At their basis, deployment surprises are a failure to understand the limitations of ML, or even statistical models. They all rely on many human choices —by data scientists, data collectors, data engineers, people on whom data are collected, the end users (e.g. decision makers), and more.
In judicial decision making, there has been a growing number of studies identifying issues related to deployment disasters, triggered by the 2016 ProPublica report on glaring errors of the COMPAS system used in several judicial decision making contexts. Many of the issues are related to discrepancies between the data used to train the algorithm and those during deployment, but there are many other context-related issues that surface when we ask “how will the ML solution be used to generate an action?” We can then ask what data the judicial decision maker will use as input to the system and compare that to the input used to train the data (different populations, different definitions of “recidivism”, etc.). We can compare the action that will be triggered (e.g. parole decision) to the action used to define the output in the training data. These are examples of the critical knowledge a dialogue would uncover.

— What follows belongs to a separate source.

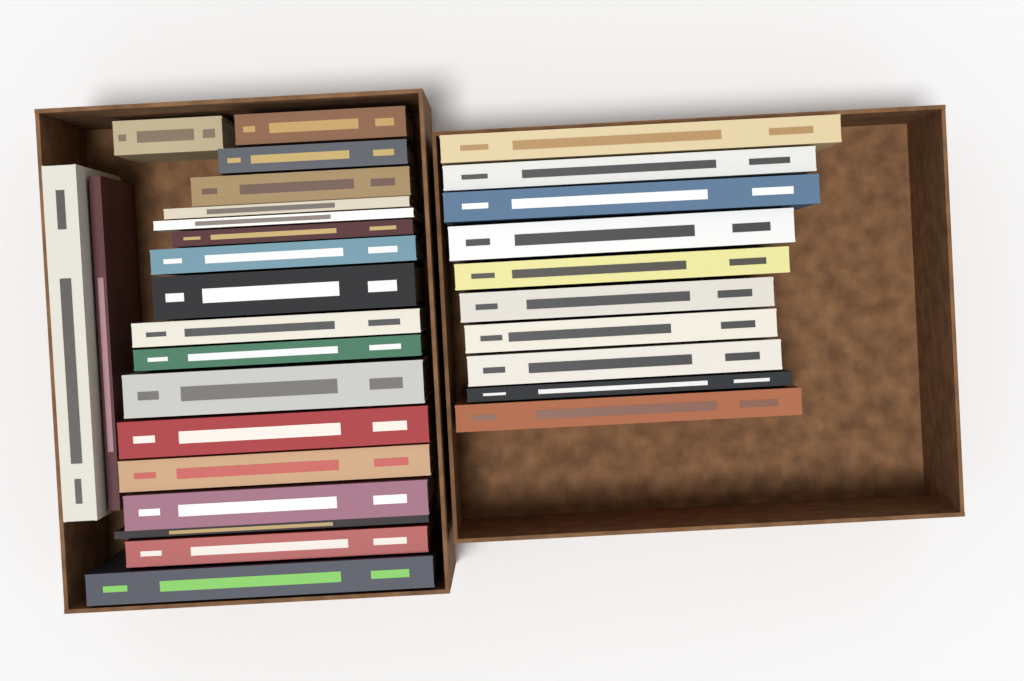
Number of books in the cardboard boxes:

In our recent paper “The Hidden Inconsistencies Introduced by Predictive Algorithms in Judicial Decision Making”, we uncover four inconsistencies likely to be hidden from their end users: judges, parole officers, lawyers, and other decision-makers. These inconsistencies involve different human elements (data scientists, data engineers, data subjects, data collectors, judicial decision makers). The inconsistencies include choice of measured outcome and predictors, choice and quality of training data, predictive accuracy of subgroups (and the reference class problem), and communicated risk scores. None of these can be solved by removing the human from the loop; It is impossible to identify a causal structure underlying the complex and dynamic process; And aside from causal structure, there are serious issues of measurement.
The bottom line: embedding predictive ML algorithmic solutions in human decision making applications can be useful and stable, but that requires close and ongoing dialogue, collaboration, and understanding between the data scientists, end users, and the other humans involved.
Note: This article does not deal with ethical question of whether ML algorithms should be used in decision making. Rather it focuses on “surprises” that can appear at deployment.